*ЗАДАНИЯ*
[A] Ответьте по отрывку о британском ультиматуме шаху:
(i) Из какого города английский посол отправил подполковника Стоддарта к шаху?
(ii) Сколько военных кораблей, по словам Стоддарта, прибыло в Персидский залив?
(iii) С чьими временами в отрывке сравнивается этот случай?
[B] Напишите, что идёт дальше в отрывке о британском ультиматуме шаху.

*ОТРЫВОК ИЗ ДОКУМЕНТА*
....................

Мы оставили английского посла в тот момент, когда он покидал лагерь. Он продвигался к Мешхеду небольшими переходами, как бы желая облегчить шаху возможность вернуть его, но в действительности ожидая от своего правительства новых распоряжений, которые он хотел получить недалеко от лагеря. По-видимому, он получил их в Мешхеде, так как именно отсюда он отправил подполковника Стоддарта на этот раз уже не с предложениями, а с приказами. Добившись аудиенции у шаха и вручив ему ноту посланника, г-н Стоддарт заявил сначала устно, а затем, по просьбе шаха, письменно, что он уполномочен посланником ее величества королевы Великобритании предупредить его величество шаха о следующем: «лондонский кабинет рассматривает поход против афганцев, осуществляемый в настоящее время шахом, как враждебный акт в отношении Британской Индии; что, следовательно, дружеские отношения, так счастливо существовавшие до сих пор между Англией и Персией, временно прерваны; что Великобритания должна будет принять меры, которые она сочтет необходимыми, дабы гарантировать безопасность владений британской короны; что, следовательно, [153] вышеупомянутый полномочный посланник надеется, что его величество, заключив справедливое соглашение с афганцами и вернув без промедления шахскую армию на персидскую территорию, избегнет риска, который существует в этой обстановке враждебности по отношению к Англии». Г-н Стоддарт добавил, что он считает своим долгом информировать его величество, что отряд [полк] английских войск и эскадра из пяти военных кораблей прибыли в Персидский залив и что на о-ве Карек уже высадились войска. Наконец, добавил английский посланный, меры, которые предпримет его величество после этого заявления, и та компенсация, на которой продолжает настаивать британское правительство за насилие, учиненное над курьером (что, впрочем, является предметом, совершенно не относящимся к вопросу о Герате), — эти меры определят последующие действия этих войск.

Нет необходимости комментировать этот случай; он напоминает времена Борджиа, расторгавших договоры, когда это было им выгодно. Они внезапно нападали на народ, другом которого они только что себя называли и нисколько не беспокоились о ранах, наносимых чести этого народа.

Как бы то ни было, обстоятельства складывались так, что шах был вынужден смириться. Застигнутый врасплох, он, без сомнения, должен был подумать о делах наследования, и, прежде чем подчиниться унизительным требованиям Англии, не следовало ли ему прислушаться к благородным побуждениям своей совести? [154]

ГЛАВА XII

(Глава не имеет названия. — Ред.)

....................

*ДАННЫЕ ДЛЯ РАЗБОРА*
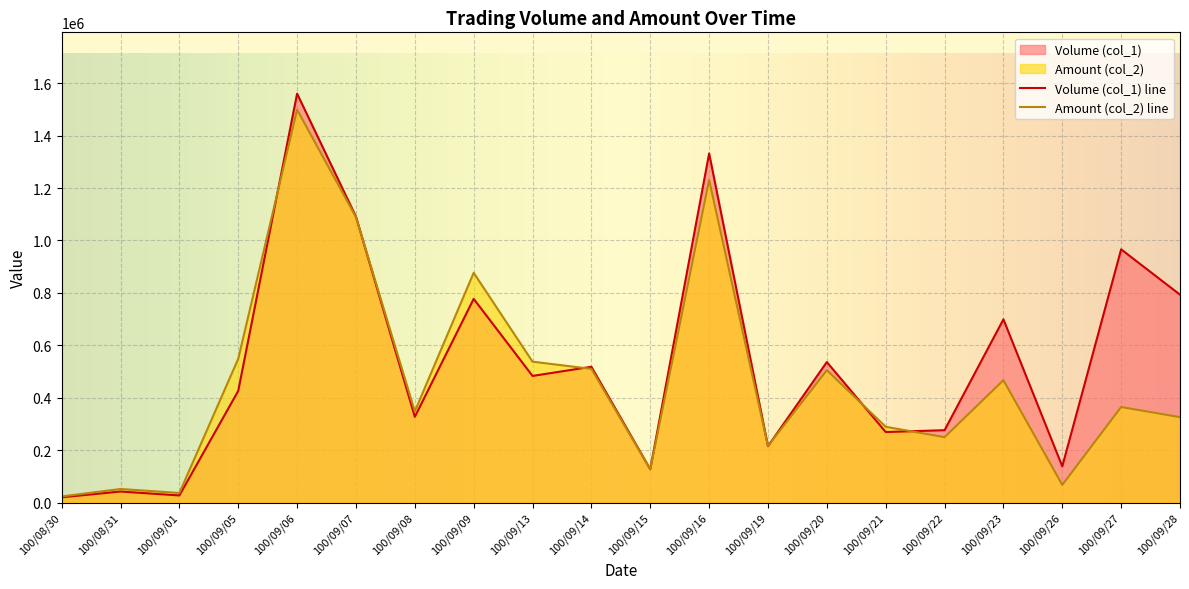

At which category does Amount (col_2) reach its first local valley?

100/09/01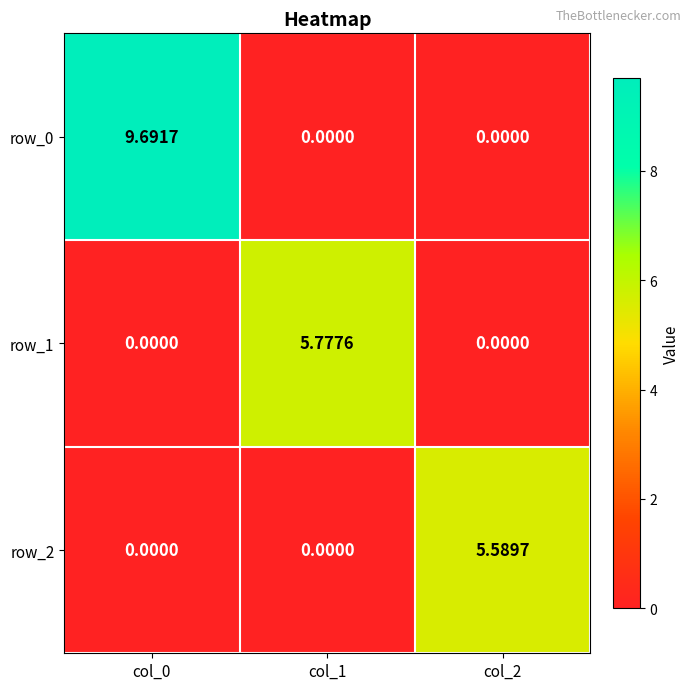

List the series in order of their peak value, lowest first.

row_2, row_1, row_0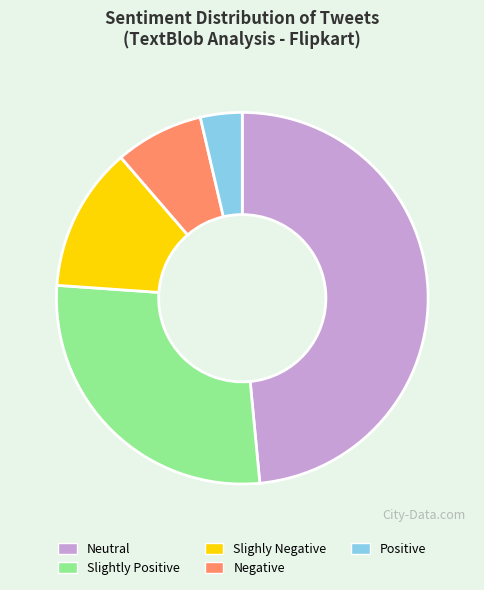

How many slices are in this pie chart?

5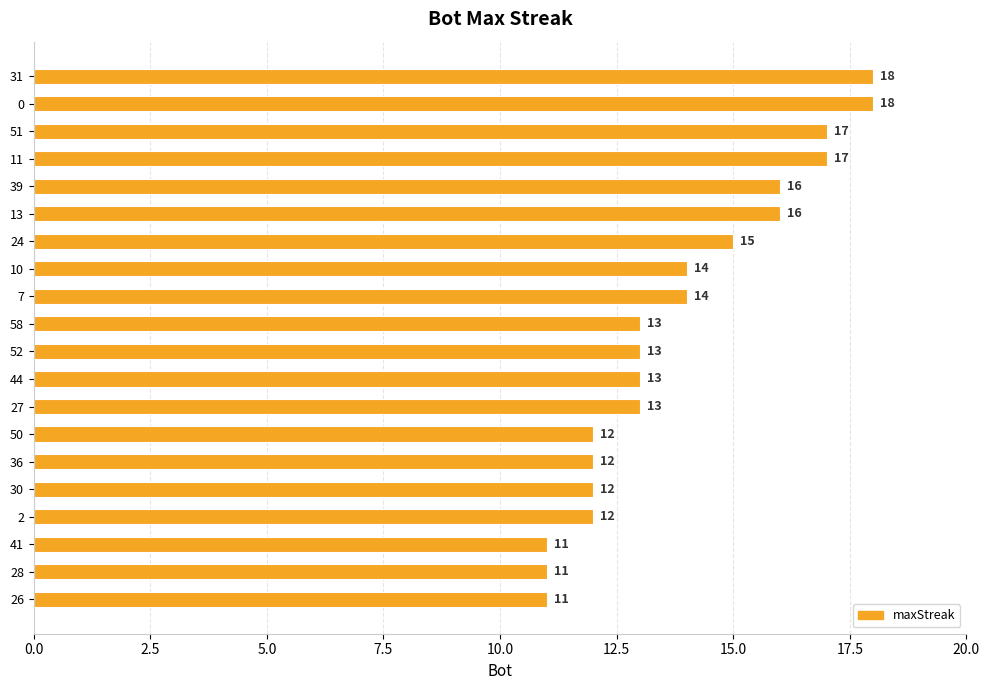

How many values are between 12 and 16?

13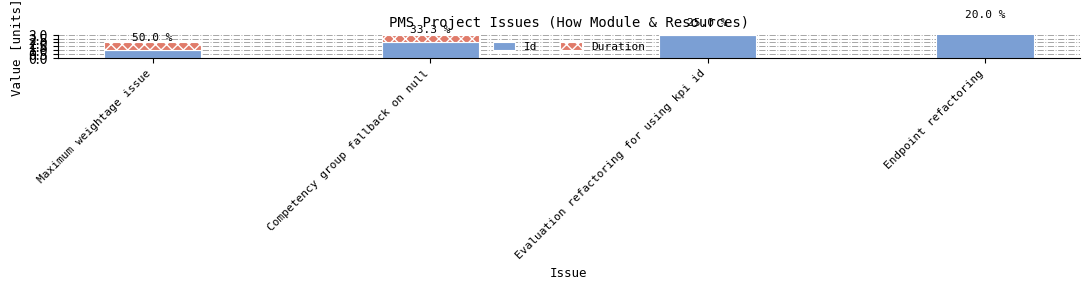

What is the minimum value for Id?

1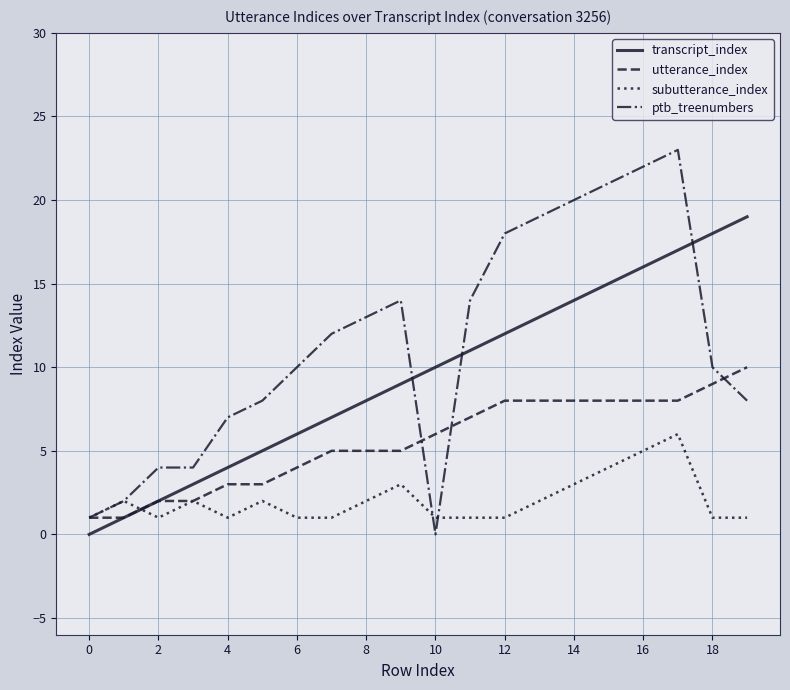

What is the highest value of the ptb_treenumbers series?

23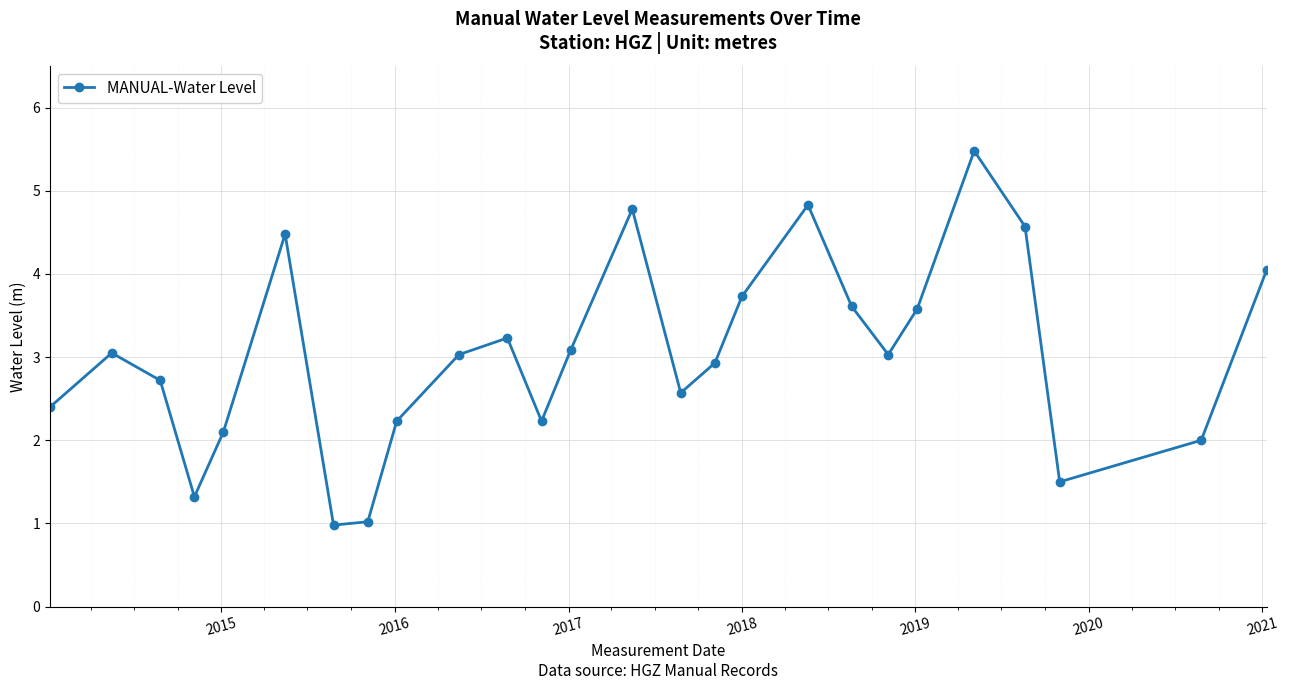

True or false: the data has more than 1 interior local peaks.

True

....................

*ОТВЕТЫ*
[A]
(i) Из Мешхеда.
(ii) Пять.
(iii) Со временами Борджиа.

[B]
Брат шаха Феридун-мирза был правителем Фарса. Наставником обоих братьев — и Феридун-мирзы и шаха — был Хаджи; из числа других братьев любимым учеником старого учителя был Феридун-мирза, не считая, конечно, коронованного ученика. Шах, напротив, не доверял ему. Его высокомерный тон и непоследовательность поступков часто служили поводом для доносов, порождавших подозрительность в душе его величества. Кроме того, шаху было известно, что в Багдаде проживали три его кузена, один из которых — сын Хосейна Али-мирзы — управлял Бендер-Буширом и что все трое были на содержании Англии. Наконец, из 5 или 6 его дядей, укрывшихся за границей самыми деятельными и самыми непримиримыми его врагами считались Зелле-солтан и родные братья — Али-Наки и Имамверды-мирза. Всем им удалось бежать из Ардебиля и обрести безопасность на русской территории.

[Не представлялось случая сообщить читателю, каким образом Зелле-солтан оказался за пределами своей страны. Я собираюсь восполнить этот пробел.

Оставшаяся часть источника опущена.